Surgery in a First World Country

First I’d like to thank all of you who prayed for me this past Friday while I was in the hospital for umbilical hernia surgery repair.  I went in a 12:30 pm expecting to be taken back for surgery around 2 pm.  Unfortunately the dr. has some “complications” with his first 3 patients of the day which put him about 6 hours behind schedule.  I must admit I didn’t mind too much.  I enjoyed some “me” time while I sat/laid in the not-so-comfortable hospital bed.  I watched a little tv, studied some Jula, read a book, and dozed.

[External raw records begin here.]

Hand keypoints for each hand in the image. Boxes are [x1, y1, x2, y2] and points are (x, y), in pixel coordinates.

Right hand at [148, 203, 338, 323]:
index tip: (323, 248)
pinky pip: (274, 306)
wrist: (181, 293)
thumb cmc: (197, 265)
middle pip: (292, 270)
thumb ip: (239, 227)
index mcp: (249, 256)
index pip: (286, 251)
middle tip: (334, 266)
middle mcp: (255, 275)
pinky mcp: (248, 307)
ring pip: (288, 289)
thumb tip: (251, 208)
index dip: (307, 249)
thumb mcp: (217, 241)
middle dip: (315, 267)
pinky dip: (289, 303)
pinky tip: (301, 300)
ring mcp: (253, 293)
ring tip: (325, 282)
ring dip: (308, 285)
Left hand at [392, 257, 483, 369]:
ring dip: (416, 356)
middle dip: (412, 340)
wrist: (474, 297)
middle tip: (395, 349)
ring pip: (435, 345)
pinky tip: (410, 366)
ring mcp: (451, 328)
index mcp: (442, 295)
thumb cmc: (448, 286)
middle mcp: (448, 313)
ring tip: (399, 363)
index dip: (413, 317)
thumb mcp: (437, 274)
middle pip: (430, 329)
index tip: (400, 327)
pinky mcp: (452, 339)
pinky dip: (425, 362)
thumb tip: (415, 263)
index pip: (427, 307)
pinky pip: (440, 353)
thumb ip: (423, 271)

I finally was wheeled back to my next stop along the way to the operating room.  Here they put in my IV, asked more questions, and I got to meet the anaesthesiologist.  I was shocked at the quality of a US hospital.  After being in Africa for 6 years (and not having been in a US hospital since 2004), it’s easy to get used to life over there.  I was flabbergasted when the LPN warned me about a “bee sting” shot he was gonna give me BEFORE sticking me with the IV needle.  The goal was to numb my hand so I wouldn’t feel the pain of the larger needle.  WHAT?!  My mind immediately flew back to the clinic in Ouagadougou where the sweet nurse was trying to get the IV taped down onto JJ’s hand.  I remember cringing as I watched the needle jostle around in his vein, almost coming out several times.  I prayed that she wouldn’t have to stick him again and make him go through that pain all over.  I politely asked if I could help.  The poor quality of tape she was using kept sticking to her rubber gloves, preventing her from doing her job.  I was very thankful that she didn’t mind the help and we tag-teamed that IV together!

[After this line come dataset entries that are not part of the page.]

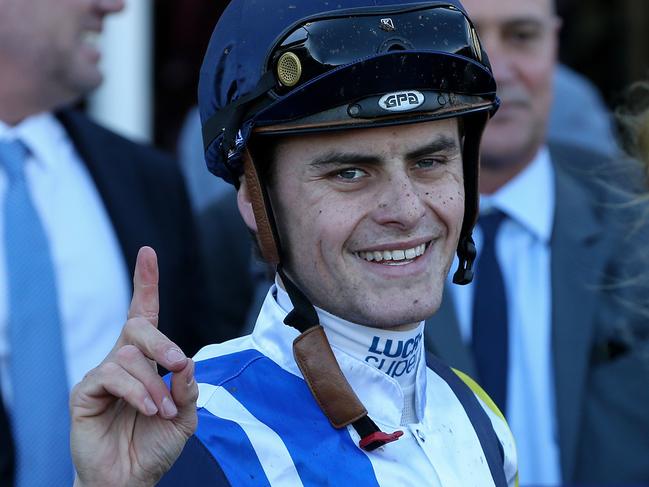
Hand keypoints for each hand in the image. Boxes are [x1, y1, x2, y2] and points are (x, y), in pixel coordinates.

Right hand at [70, 247, 197, 486]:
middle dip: (162, 342)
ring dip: (153, 383)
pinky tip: (149, 410)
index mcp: (146, 361)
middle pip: (137, 327)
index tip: (147, 253)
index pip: (143, 314)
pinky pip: (111, 375)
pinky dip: (137, 392)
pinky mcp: (84, 392)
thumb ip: (188, 388)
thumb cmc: (156, 446)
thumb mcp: (186, 416)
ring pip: (128, 355)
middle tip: (178, 365)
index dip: (145, 284)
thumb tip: (186, 360)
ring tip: (162, 411)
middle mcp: (122, 362)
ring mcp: (101, 375)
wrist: (130, 480)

I was also shocked at how much information the doctors and nurses were willing to impart.  In Africa I’m used to the “cliff note” responses which subliminally mean, “Mind your own business!”.  My experience here was so different.  They all but drew a diagram of my procedure, explaining in detail what was going to happen.  The dr. reassured me over and over again that he was gonna “take care of me” and that “everything would be alright”.  Even though my trust was first and foremost in God, the doctor’s confidence was relieving.

There are so many differences I could talk about…but I’ll only list one more.  Massaging leg warmers people!  Oh the bliss.  I wanted to take those babies home!  When the RN told me they would be massaging my legs during surgery, my response was:  “I won’t say no to a massage!”  He quickly reminded me that it was just on my legs.  Hey…I’ll take whatever I can get!  The goal was to prevent blood clots during surgery.  I was astonished.  And I got to keep them on all the way through recovery until I was discharged.  Amazing!

I was so overwhelmed by the care and concern shown to me that I almost cried.  That would’ve been so strange to the nurses there because they haven’t seen the alternative.  They haven’t been where I’ve been.  I wanted to scoop them all up and drop them in our village.  I wanted to give them just a glimpse of the realities of life in West Africa.  After my surgery my heart was divided.  I was thankful for the privilege of growing up in the USA and having the option of health care here when we’re home.  But I was also sad.  Sad for those who die from a lack of medicine and technology.  Sad for those who will never see concern in the eyes of a health care worker, telling them their life matters.

Oh God…help us be grateful and teach us how to love.